A aprendizagem e os modos de ser e agir, que englobam muita complexidade e diversidade, têm sido alvo da medicalização. Ou seja, crianças que são mais agitadas, que aprendem em outra velocidade, que se comportam de uma maneira diferente da qual é esperada, são entendidas como doentes. Em vez de se buscar maneiras diferenciadas para lidar com essa população, novas abordagens em sala de aula, utiliza-se a medicação, que teria o objetivo de melhorar a concentração, diminuir o cansaço e acumular mais informação em menos tempo.
Desde 2011, o Conselho Federal de Psicologia tem realizado diversas ações para contestar o uso indiscriminado de remédios na escola e, em julho de 2012, lançou a campanha Não à Medicalização da Vida, com um slogan que vai de encontro ao TDAH: “Se você acha que seu filho é muito arteiro, fique calmo. Ele está apenas sendo criança”.
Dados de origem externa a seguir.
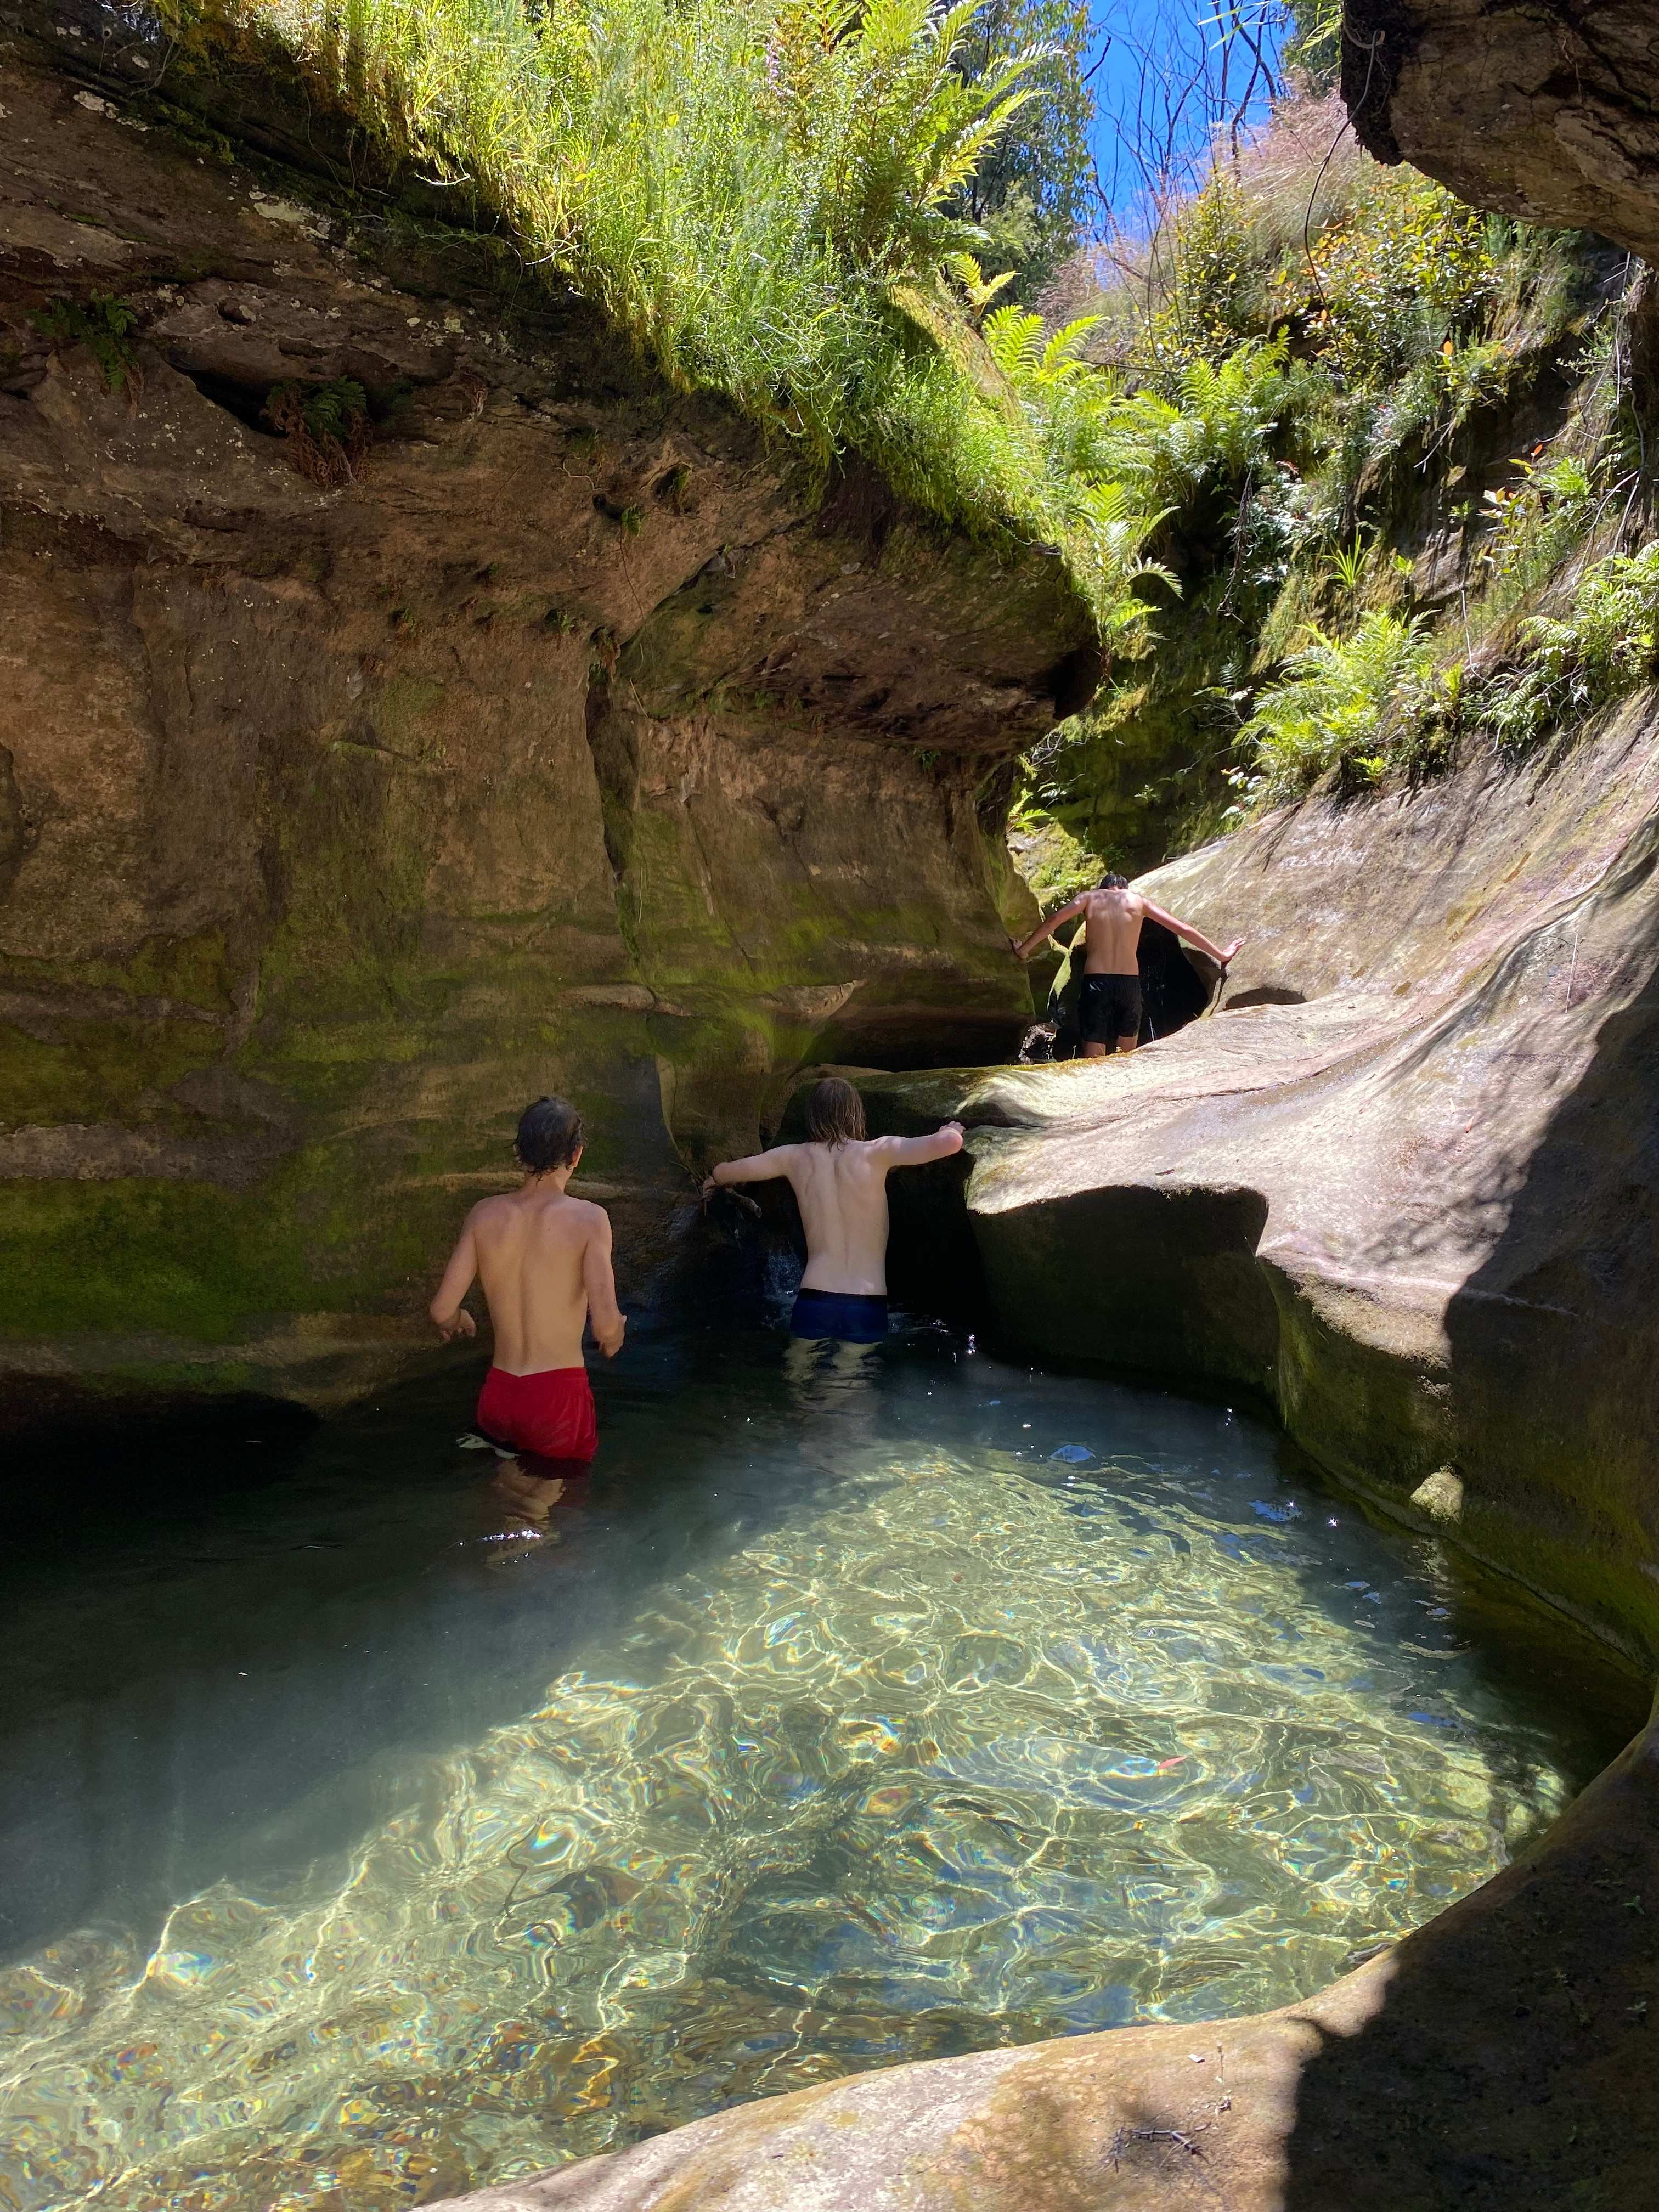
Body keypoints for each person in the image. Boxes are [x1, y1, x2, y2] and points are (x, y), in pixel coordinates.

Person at [428, 1095, 625, 1470]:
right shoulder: (590, 1219)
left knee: (507, 1497)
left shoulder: (484, 1214)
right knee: (552, 1514)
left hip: (500, 1393)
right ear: (577, 1155)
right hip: (555, 1396)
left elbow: (441, 1311)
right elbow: (605, 1324)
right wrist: (616, 1335)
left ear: (519, 1152)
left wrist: (458, 1321)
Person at [703, 1076, 964, 1342]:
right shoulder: (877, 1152)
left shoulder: (793, 1157)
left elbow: (726, 1172)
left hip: (814, 1296)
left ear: (814, 1116)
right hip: (867, 1300)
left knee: (799, 1377)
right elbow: (950, 1144)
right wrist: (950, 1130)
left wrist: (714, 1179)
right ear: (856, 1114)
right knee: (850, 1381)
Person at [1013, 873, 1244, 1057]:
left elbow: (1054, 921)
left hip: (1097, 983)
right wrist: (1221, 955)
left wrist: (1024, 949)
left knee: (1094, 1057)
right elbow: (1182, 929)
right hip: (1129, 985)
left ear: (1104, 887)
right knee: (1128, 1056)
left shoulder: (1089, 898)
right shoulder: (1138, 902)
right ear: (1124, 889)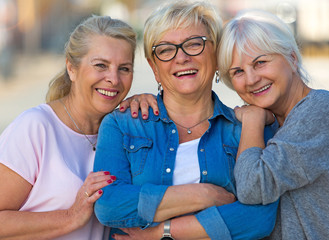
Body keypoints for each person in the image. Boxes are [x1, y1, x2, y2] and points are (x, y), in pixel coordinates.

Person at [93, 1, 278, 240]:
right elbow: (108, 205)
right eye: (166, 50)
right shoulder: (123, 124)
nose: (181, 58)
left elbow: (260, 218)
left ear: (216, 54)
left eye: (194, 44)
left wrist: (163, 232)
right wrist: (203, 196)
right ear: (154, 66)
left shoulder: (248, 128)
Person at [217, 9, 329, 239]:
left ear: (292, 58)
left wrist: (252, 120)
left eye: (260, 62)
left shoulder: (321, 110)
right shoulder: (275, 122)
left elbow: (252, 186)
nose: (252, 79)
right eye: (238, 72)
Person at [0, 15, 137, 239]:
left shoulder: (124, 131)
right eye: (101, 65)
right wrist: (71, 216)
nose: (114, 79)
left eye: (124, 68)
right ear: (72, 68)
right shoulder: (36, 127)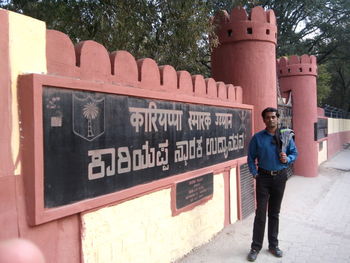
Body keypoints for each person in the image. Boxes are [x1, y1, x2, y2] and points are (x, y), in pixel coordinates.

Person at [246, 107, 298, 262]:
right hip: (263, 177)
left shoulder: (285, 136)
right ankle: (255, 247)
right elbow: (250, 158)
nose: (271, 120)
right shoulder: (257, 138)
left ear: (278, 118)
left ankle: (273, 245)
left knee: (274, 213)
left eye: (273, 117)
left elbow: (294, 153)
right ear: (264, 120)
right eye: (267, 117)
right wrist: (255, 173)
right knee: (260, 214)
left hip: (280, 177)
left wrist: (287, 159)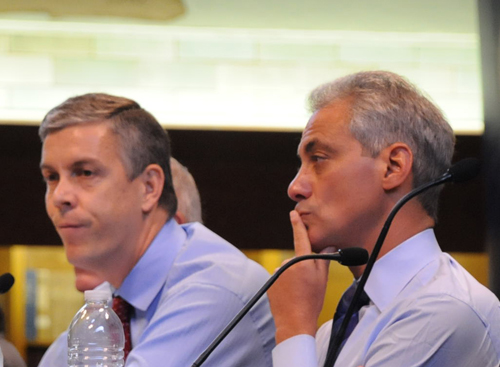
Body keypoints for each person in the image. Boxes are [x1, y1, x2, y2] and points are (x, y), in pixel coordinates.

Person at [267, 70, 500, 367]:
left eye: (319, 159)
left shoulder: (446, 309)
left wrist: (292, 328)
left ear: (393, 167)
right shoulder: (331, 332)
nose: (295, 187)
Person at [37, 93, 275, 367]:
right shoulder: (109, 304)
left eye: (85, 172)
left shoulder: (214, 286)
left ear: (149, 188)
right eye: (51, 177)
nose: (59, 196)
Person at [73, 157, 204, 292]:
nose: (79, 239)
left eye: (101, 221)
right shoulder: (114, 305)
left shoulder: (206, 294)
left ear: (170, 226)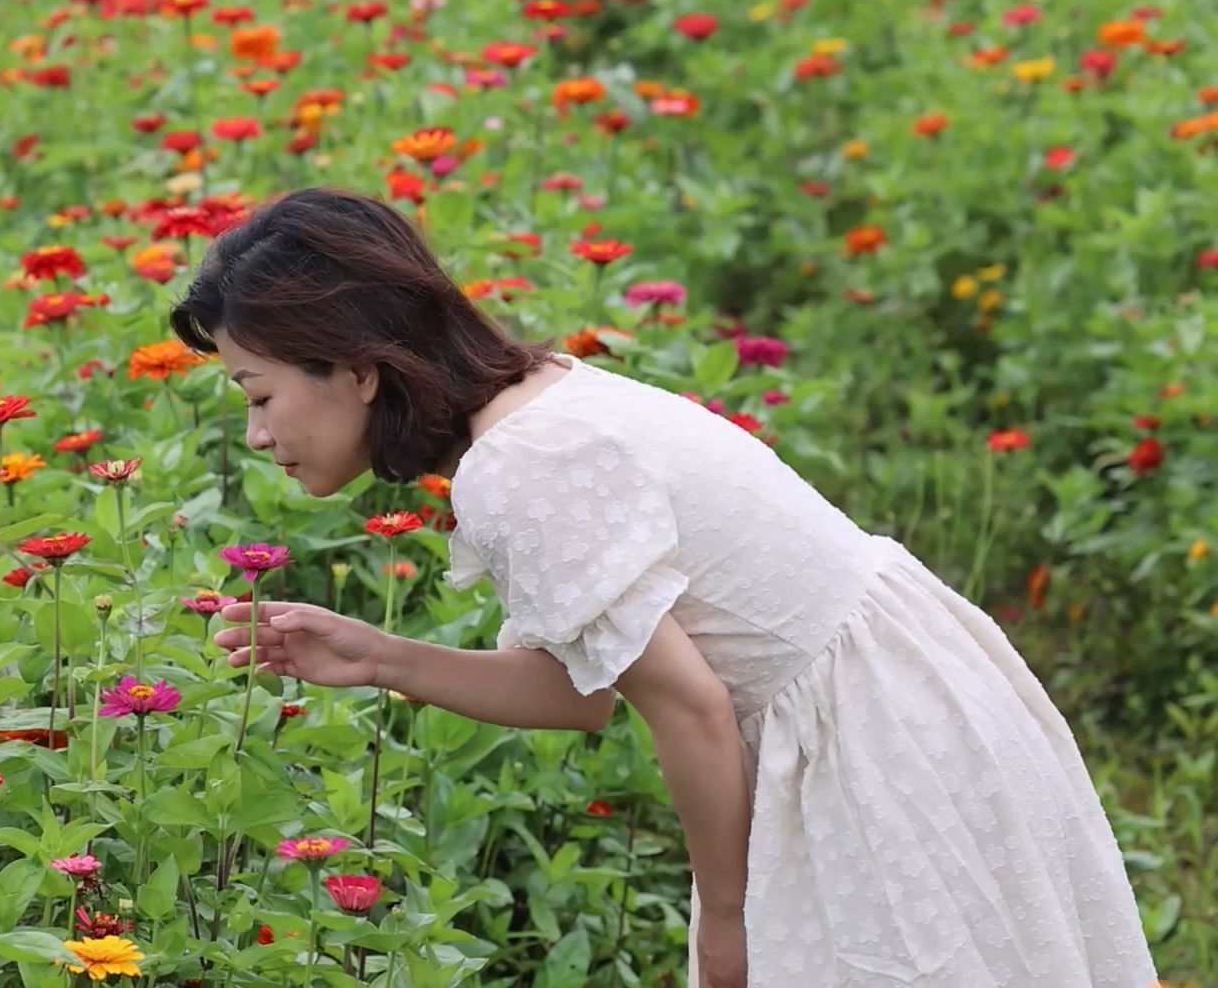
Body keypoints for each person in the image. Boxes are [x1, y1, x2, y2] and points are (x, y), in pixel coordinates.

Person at [169, 186, 1158, 988]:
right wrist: (382, 655)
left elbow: (689, 710)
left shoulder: (518, 467)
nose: (258, 435)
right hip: (906, 706)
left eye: (259, 395)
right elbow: (594, 689)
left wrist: (725, 929)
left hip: (870, 750)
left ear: (355, 369)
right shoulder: (543, 399)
Segundo o conselheiro do CRP-SP, não há consenso científico de que dislexia, hiperatividade ou transtornos do déficit de atenção sejam doenças relatadas há mais de um século. Saraiva afirma, ainda, que as doenças são inventadas e definidas em determinados momentos históricos a partir de padrões da sociedade da época. Quando o indivíduo não atinge tal padrão, alega-se que é um problema dele, e não do padrão estabelecido.
“Não sei se o padrão da escola beneficia todos os alunos ou a maioria deles, porque atender todos esses padrões é custoso para todo mundo. Com esse diferente jeito de aprender, em outro ritmo e em outra velocidade, essas crianças colocam em questão o motivo pelo qual a escola continua funcionando da mesma maneira e para que esses padrões permanecem”, conceitua Saraiva.
Para o psicólogo, o uso de qualquer terapêutica deve vir no momento em que o paciente se depara com uma situação de paralisia, onde não há possibilidade de a pessoa lidar minimamente com a situação. Quando a hiperatividade começa a ser considerada como uma doença crônica, geram-se limites para o trabalho com tais indivíduos, deixando-os aquém de seus potenciais.
“O diagnóstico fixa, cristaliza, categoriza, cria estereótipos e não ajuda pais ou professores, pois impede de se entrar em contato com a pessoa real. Se eu não puder olhar para quem ele é, perco de vista tudo o que ele pode ser, todos os seus potenciais”, finaliza o psicólogo Luis Fernando de Oliveira Saraiva.